Work item: Nothing but the records themselves, exactly as written and free of pictures, should appear in your response.
===
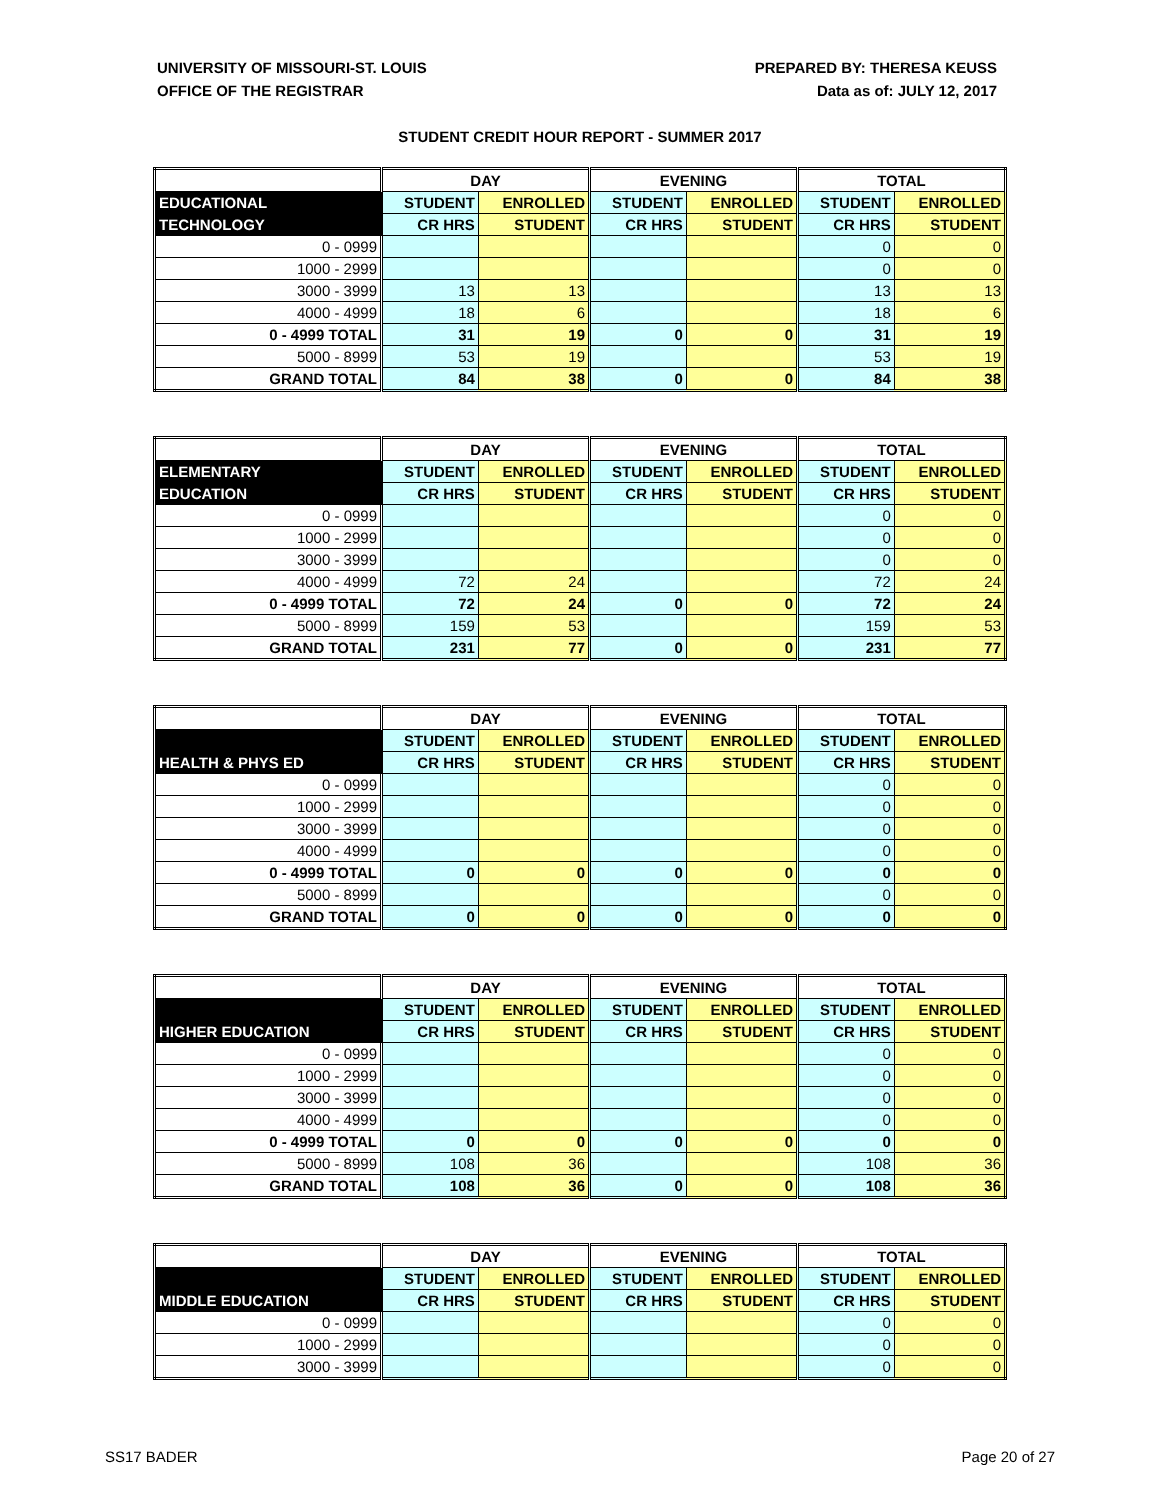UNIVERSITY OF MISSOURI-ST. LOUIS
OFFICE OF THE REGISTRAR
PREPARED BY: THERESA KEUSS
Data as of: JULY 12, 2017
STUDENT CREDIT HOUR REPORT - SUMMER 2017
| | DAY | | EVENING | | TOTAL | |
| EDUCATIONAL | STUDENT | ENROLLED | STUDENT | ENROLLED | STUDENT | ENROLLED |
| TECHNOLOGY | CR HRS | STUDENT | CR HRS | STUDENT | CR HRS | STUDENT |
| 0 - 0999 | | | | | 0 | 0 |
| 1000 - 2999 | | | | | 0 | 0 |
| 3000 - 3999 | 13 | 13 | | | 13 | 13 |
| 4000 - 4999 | 18 | 6 | | | 18 | 6 |
| 0 - 4999 TOTAL | 31 | 19 | 0 | 0 | 31 | 19 |
| 5000 - 8999 | 53 | 19 | | | 53 | 19 |
| GRAND TOTAL | 84 | 38 | 0 | 0 | 84 | 38 |
| | DAY | | EVENING | | TOTAL | |
| ELEMENTARY | STUDENT | ENROLLED | STUDENT | ENROLLED | STUDENT | ENROLLED |
| EDUCATION | CR HRS | STUDENT | CR HRS | STUDENT | CR HRS | STUDENT |
| 0 - 0999 | | | | | 0 | 0 |
| 1000 - 2999 | | | | | 0 | 0 |
| 3000 - 3999 | | | | | 0 | 0 |
| 4000 - 4999 | 72 | 24 | | | 72 | 24 |
| 0 - 4999 TOTAL | 72 | 24 | 0 | 0 | 72 | 24 |
| 5000 - 8999 | 159 | 53 | | | 159 | 53 |
| GRAND TOTAL | 231 | 77 | 0 | 0 | 231 | 77 |
| | DAY | | EVENING | | TOTAL | |
| | STUDENT | ENROLLED | STUDENT | ENROLLED | STUDENT | ENROLLED |
| HEALTH & PHYS ED | CR HRS | STUDENT | CR HRS | STUDENT | CR HRS | STUDENT |
| 0 - 0999 | | | | | 0 | 0 |
| 1000 - 2999 | | | | | 0 | 0 |
| 3000 - 3999 | | | | | 0 | 0 |
| 4000 - 4999 | | | | | 0 | 0 |
| 0 - 4999 TOTAL | 0 | 0 | 0 | 0 | 0 | 0 |
| 5000 - 8999 | | | | | 0 | 0 |
| GRAND TOTAL | 0 | 0 | 0 | 0 | 0 | 0 |
| | DAY | | EVENING | | TOTAL | |
| | STUDENT | ENROLLED | STUDENT | ENROLLED | STUDENT | ENROLLED |
| HIGHER EDUCATION | CR HRS | STUDENT | CR HRS | STUDENT | CR HRS | STUDENT |
| 0 - 0999 | | | | | 0 | 0 |
| 1000 - 2999 | | | | | 0 | 0 |
| 3000 - 3999 | | | | | 0 | 0 |
| 4000 - 4999 | | | | | 0 | 0 |
| 0 - 4999 TOTAL | 0 | 0 | 0 | 0 | 0 | 0 |
| 5000 - 8999 | 108 | 36 | | | 108 | 36 |
| GRAND TOTAL | 108 | 36 | 0 | 0 | 108 | 36 |
| | DAY | | EVENING | | TOTAL | |
| | STUDENT | ENROLLED | STUDENT | ENROLLED | STUDENT | ENROLLED |
| MIDDLE EDUCATION | CR HRS | STUDENT | CR HRS | STUDENT | CR HRS | STUDENT |
| 0 - 0999 | | | | | 0 | 0 |
| 1000 - 2999 | | | | | 0 | 0 |
| 3000 - 3999 | | | | | 0 | 0 |
SS17 BADER Page 20 of 27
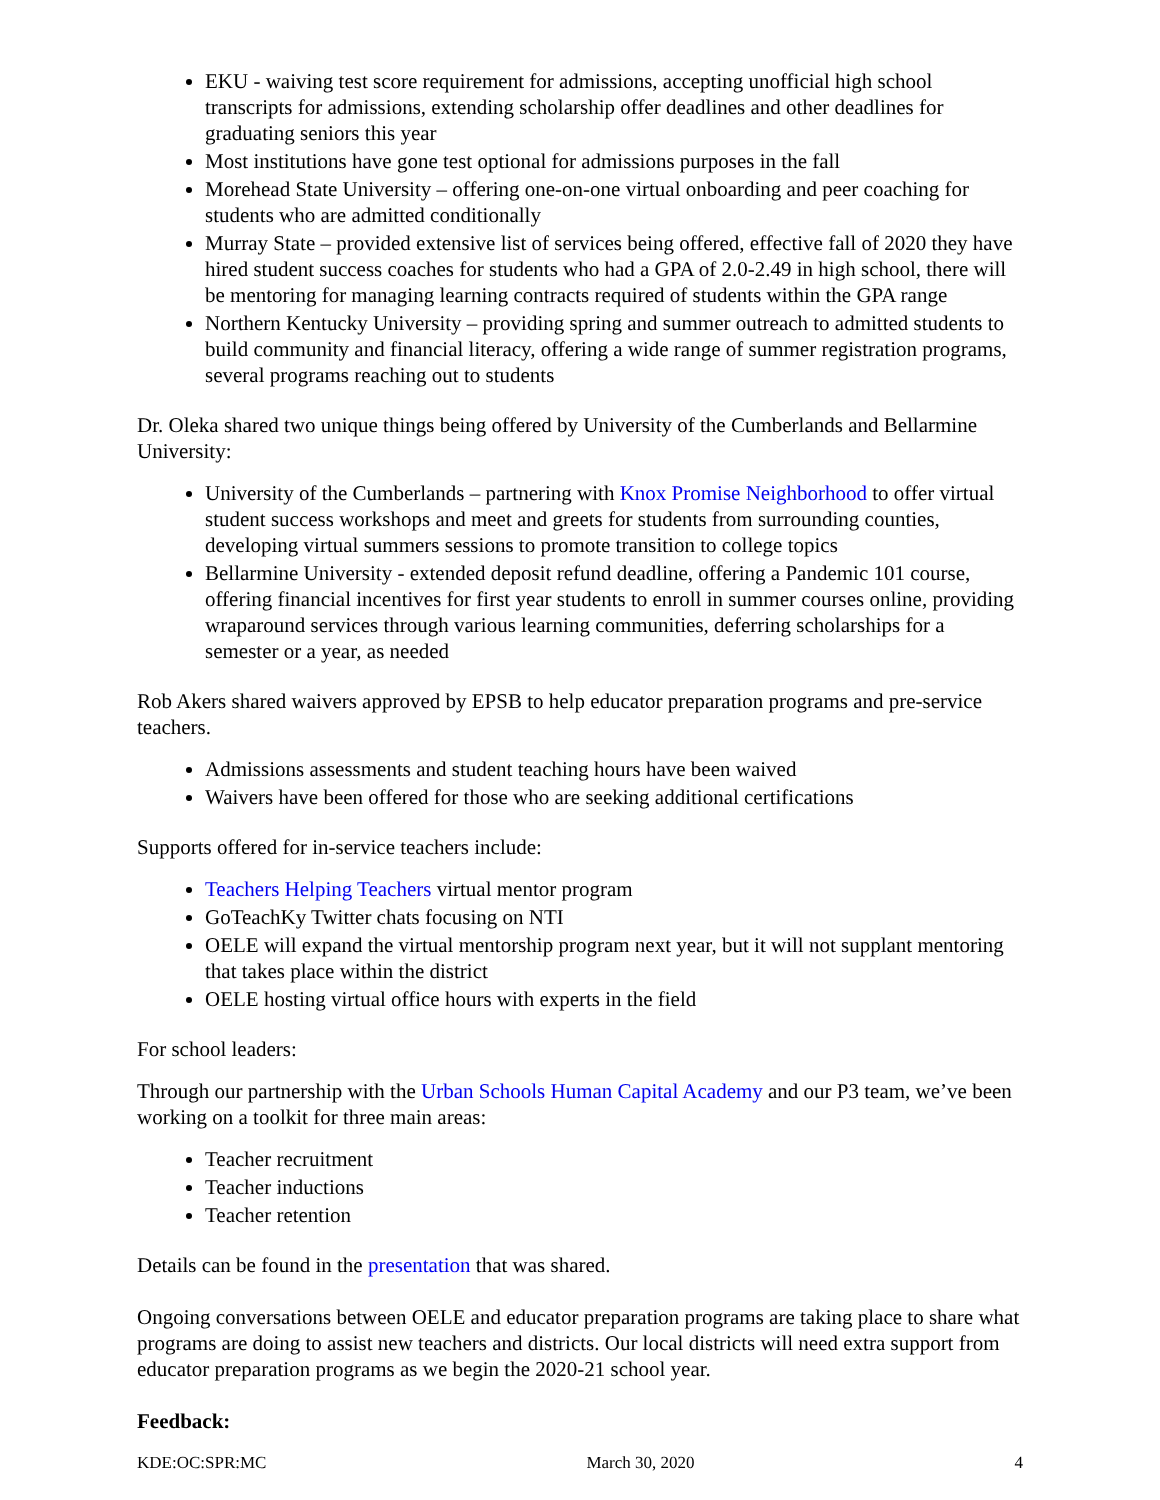EKU - waiving test score requirement for admissions, accepting unofficial high school transcripts for admissions, extending scholarship offer deadlines and other deadlines for graduating seniors this year
Most institutions have gone test optional for admissions purposes in the fall
Morehead State University – offering one-on-one virtual onboarding and peer coaching for students who are admitted conditionally
Murray State – provided extensive list of services being offered, effective fall of 2020 they have hired student success coaches for students who had a GPA of 2.0-2.49 in high school, there will be mentoring for managing learning contracts required of students within the GPA range
Northern Kentucky University – providing spring and summer outreach to admitted students to build community and financial literacy, offering a wide range of summer registration programs, several programs reaching out to students
Dr. Oleka shared two unique things being offered by University of the Cumberlands and Bellarmine University:
University of the Cumberlands – partnering with Knox Promise Neighborhood to offer virtual student success workshops and meet and greets for students from surrounding counties, developing virtual summers sessions to promote transition to college topics
Bellarmine University - extended deposit refund deadline, offering a Pandemic 101 course, offering financial incentives for first year students to enroll in summer courses online, providing wraparound services through various learning communities, deferring scholarships for a semester or a year, as needed
Rob Akers shared waivers approved by EPSB to help educator preparation programs and pre-service teachers.
Admissions assessments and student teaching hours have been waived
Waivers have been offered for those who are seeking additional certifications
Supports offered for in-service teachers include:
Teachers Helping Teachers virtual mentor program
GoTeachKy Twitter chats focusing on NTI
OELE will expand the virtual mentorship program next year, but it will not supplant mentoring that takes place within the district
OELE hosting virtual office hours with experts in the field
For school leaders:
Through our partnership with the Urban Schools Human Capital Academy and our P3 team, we’ve been working on a toolkit for three main areas:
Teacher recruitment
Teacher inductions
Teacher retention
Details can be found in the presentation that was shared.
Ongoing conversations between OELE and educator preparation programs are taking place to share what programs are doing to assist new teachers and districts. Our local districts will need extra support from educator preparation programs as we begin the 2020-21 school year.
Feedback:
KDE:OC:SPR:MC March 30, 2020 4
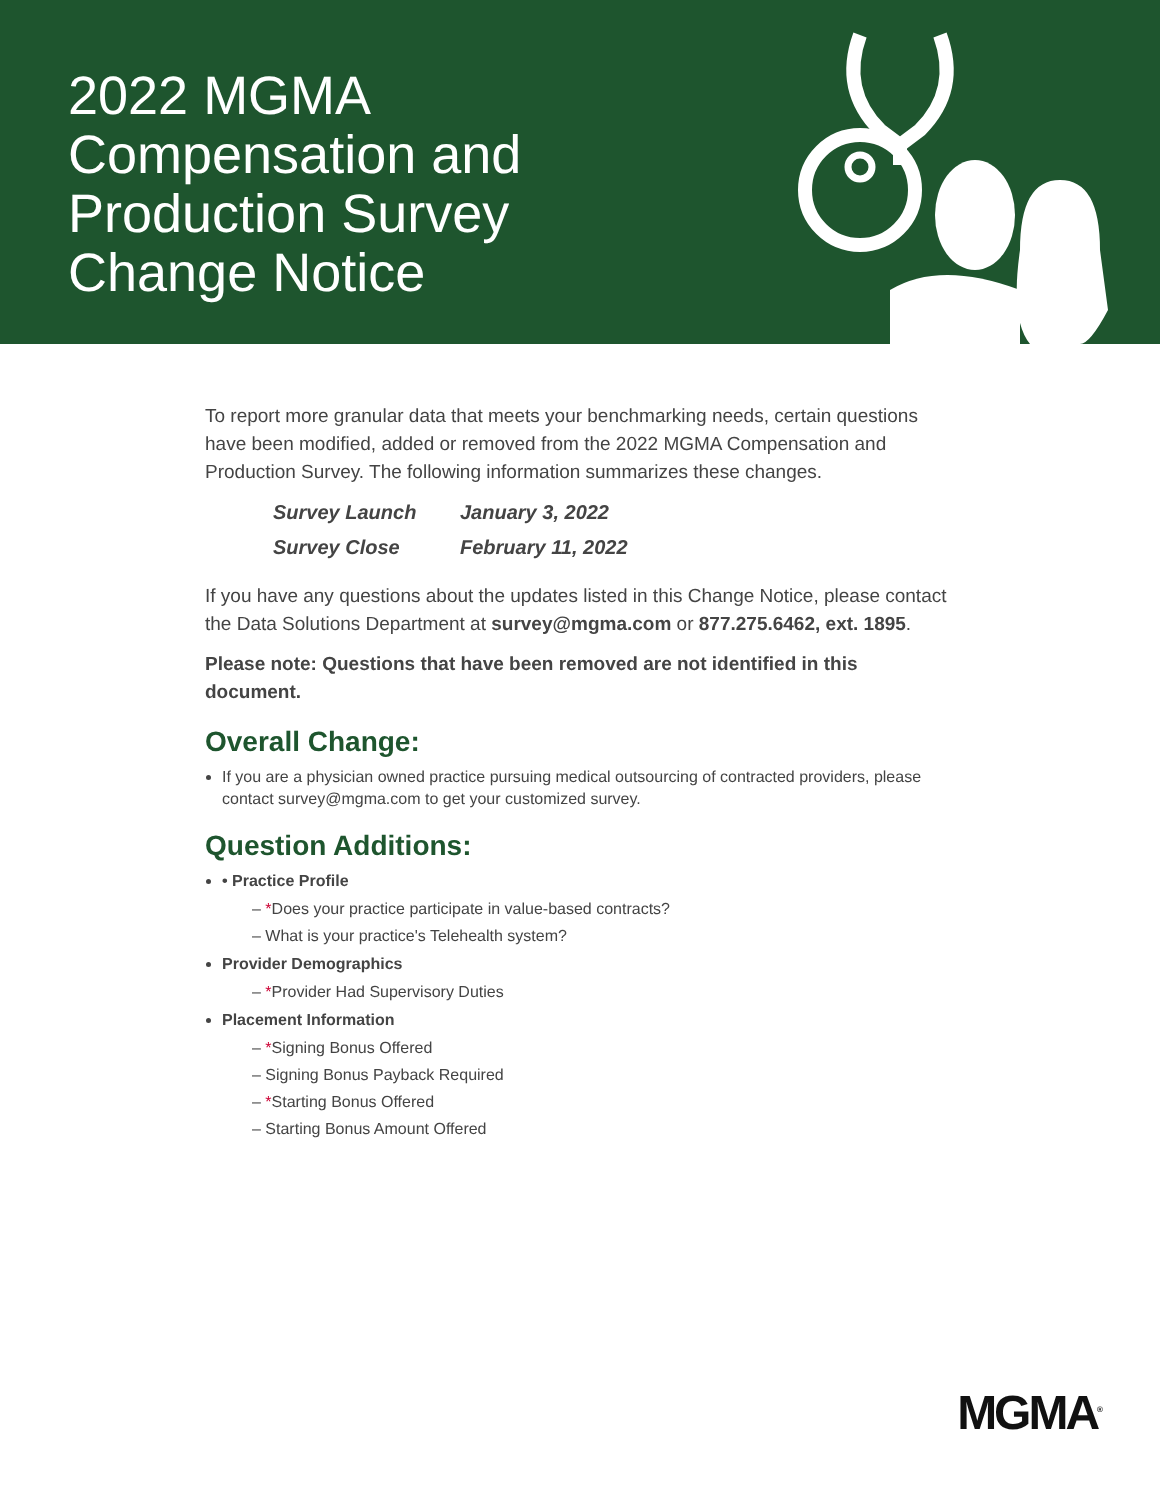2022 MGMA
Compensation and
Production Survey
Change Notice
To report more granular data that meets your benchmarking needs, certain questions have been modified, added or removed from the 2022 MGMA Compensation and Production Survey. The following information summarizes these changes.
Survey Launch January 3, 2022
Survey Close February 11, 2022
If you have any questions about the updates listed in this Change Notice, please contact the Data Solutions Department at survey@mgma.com or 877.275.6462, ext. 1895.
Please note: Questions that have been removed are not identified in this document.
Overall Change:
If you are a physician owned practice pursuing medical outsourcing of contracted providers, please contact survey@mgma.com to get your customized survey.
Question Additions:
• Practice Profile
– *Does your practice participate in value-based contracts?
– What is your practice's Telehealth system?
Provider Demographics
– *Provider Had Supervisory Duties
Placement Information
– *Signing Bonus Offered
– Signing Bonus Payback Required
– *Starting Bonus Offered
– Starting Bonus Amount Offered
MGMA<sup>®</sup>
===
Solution for this task:
UNIVERSITY OF MISSOURI-ST. LOUIS
OFFICE OF THE REGISTRAR
PREPARED BY: THERESA KEUSS
Data as of: JULY 12, 2017
STUDENT CREDIT HOUR REPORT - SUMMER 2017
| | DAY | | EVENING | | TOTAL | |
| EDUCATIONAL | STUDENT | ENROLLED | STUDENT | ENROLLED | STUDENT | ENROLLED |
| TECHNOLOGY | CR HRS | STUDENT | CR HRS | STUDENT | CR HRS | STUDENT |
| 0 - 0999 | | | | | 0 | 0 |
| 1000 - 2999 | | | | | 0 | 0 |
| 3000 - 3999 | 13 | 13 | | | 13 | 13 |
| 4000 - 4999 | 18 | 6 | | | 18 | 6 |
| 0 - 4999 TOTAL | 31 | 19 | 0 | 0 | 31 | 19 |
| 5000 - 8999 | 53 | 19 | | | 53 | 19 |
| GRAND TOTAL | 84 | 38 | 0 | 0 | 84 | 38 |
| | DAY | | EVENING | | TOTAL | |
| ELEMENTARY | STUDENT | ENROLLED | STUDENT | ENROLLED | STUDENT | ENROLLED |
| EDUCATION | CR HRS | STUDENT | CR HRS | STUDENT | CR HRS | STUDENT |
| 0 - 0999 | | | | | 0 | 0 |
| 1000 - 2999 | | | | | 0 | 0 |
| 3000 - 3999 | | | | | 0 | 0 |
| 4000 - 4999 | 72 | 24 | | | 72 | 24 |
| 0 - 4999 TOTAL | 72 | 24 | 0 | 0 | 72 | 24 |
| 5000 - 8999 | 159 | 53 | | | 159 | 53 |
| GRAND TOTAL | 231 | 77 | 0 | 0 | 231 | 77 |
| | DAY | | EVENING | | TOTAL | |
| | STUDENT | ENROLLED | STUDENT | ENROLLED | STUDENT | ENROLLED |
| HEALTH & PHYS ED | CR HRS | STUDENT | CR HRS | STUDENT | CR HRS | STUDENT |
| 0 - 0999 | | | | | 0 | 0 |
| 1000 - 2999 | | | | | 0 | 0 |
| 3000 - 3999 | | | | | 0 | 0 |
| 4000 - 4999 | | | | | 0 | 0 |
| 0 - 4999 TOTAL | 0 | 0 | 0 | 0 | 0 | 0 |
| 5000 - 8999 | | | | | 0 | 0 |
| GRAND TOTAL | 0 | 0 | 0 | 0 | 0 | 0 |
| | DAY | | EVENING | | TOTAL | |
| | STUDENT | ENROLLED | STUDENT | ENROLLED | STUDENT | ENROLLED |
| HIGHER EDUCATION | CR HRS | STUDENT | CR HRS | STUDENT | CR HRS | STUDENT |
| 0 - 0999 | | | | | 0 | 0 |
| 1000 - 2999 | | | | | 0 | 0 |
| 3000 - 3999 | | | | | 0 | 0 |
| 4000 - 4999 | | | | | 0 | 0 |
| 0 - 4999 TOTAL | 0 | 0 | 0 | 0 | 0 | 0 |
| 5000 - 8999 | 108 | 36 | | | 108 | 36 |
| GRAND TOTAL | 108 | 36 | 0 | 0 | 108 | 36 |
| | DAY | | EVENING | | TOTAL | |
| | STUDENT | ENROLLED | STUDENT | ENROLLED | STUDENT | ENROLLED |
| MIDDLE EDUCATION | CR HRS | STUDENT | CR HRS | STUDENT | CR HRS | STUDENT |
| 0 - 0999 | | | | | 0 | 0 |
| 1000 - 2999 | | | | | 0 | 0 |
| 3000 - 3999 | | | | | 0 | 0 |
SS17 BADER Page 20 of 27
EKU - waiving test score requirement for admissions, accepting unofficial high school transcripts for admissions, extending scholarship offer deadlines and other deadlines for graduating seniors this year
Most institutions have gone test optional for admissions purposes in the fall
Morehead State University – offering one-on-one virtual onboarding and peer coaching for students who are admitted conditionally
Murray State – provided extensive list of services being offered, effective fall of 2020 they have hired student success coaches for students who had a GPA of 2.0-2.49 in high school, there will be mentoring for managing learning contracts required of students within the GPA range
Northern Kentucky University – providing spring and summer outreach to admitted students to build community and financial literacy, offering a wide range of summer registration programs, several programs reaching out to students
Dr. Oleka shared two unique things being offered by University of the Cumberlands and Bellarmine University:
University of the Cumberlands – partnering with Knox Promise Neighborhood to offer virtual student success workshops and meet and greets for students from surrounding counties, developing virtual summers sessions to promote transition to college topics
Bellarmine University - extended deposit refund deadline, offering a Pandemic 101 course, offering financial incentives for first year students to enroll in summer courses online, providing wraparound services through various learning communities, deferring scholarships for a semester or a year, as needed
Rob Akers shared waivers approved by EPSB to help educator preparation programs and pre-service teachers.
Admissions assessments and student teaching hours have been waived
Waivers have been offered for those who are seeking additional certifications
Supports offered for in-service teachers include:
Teachers Helping Teachers virtual mentor program
GoTeachKy Twitter chats focusing on NTI
OELE will expand the virtual mentorship program next year, but it will not supplant mentoring that takes place within the district
OELE hosting virtual office hours with experts in the field
For school leaders:
Through our partnership with the Urban Schools Human Capital Academy and our P3 team, we’ve been working on a toolkit for three main areas:
Teacher recruitment
Teacher inductions
Teacher retention
Details can be found in the presentation that was shared.
Ongoing conversations between OELE and educator preparation programs are taking place to share what programs are doing to assist new teachers and districts. Our local districts will need extra support from educator preparation programs as we begin the 2020-21 school year.
Feedback:
KDE:OC:SPR:MC March 30, 2020 4
2022 MGMA
Compensation and
Production Survey
Change Notice
To report more granular data that meets your benchmarking needs, certain questions have been modified, added or removed from the 2022 MGMA Compensation and Production Survey. The following information summarizes these changes.
Survey Launch January 3, 2022
Survey Close February 11, 2022
If you have any questions about the updates listed in this Change Notice, please contact the Data Solutions Department at survey@mgma.com or 877.275.6462, ext. 1895.
Please note: Questions that have been removed are not identified in this document.
Overall Change:
If you are a physician owned practice pursuing medical outsourcing of contracted providers, please contact survey@mgma.com to get your customized survey.
Question Additions:
• Practice Profile
– *Does your practice participate in value-based contracts?
– What is your practice's Telehealth system?
Provider Demographics
– *Provider Had Supervisory Duties
Placement Information
– *Signing Bonus Offered
– Signing Bonus Payback Required
– *Starting Bonus Offered
– Starting Bonus Amount Offered
MGMA<sup>®</sup>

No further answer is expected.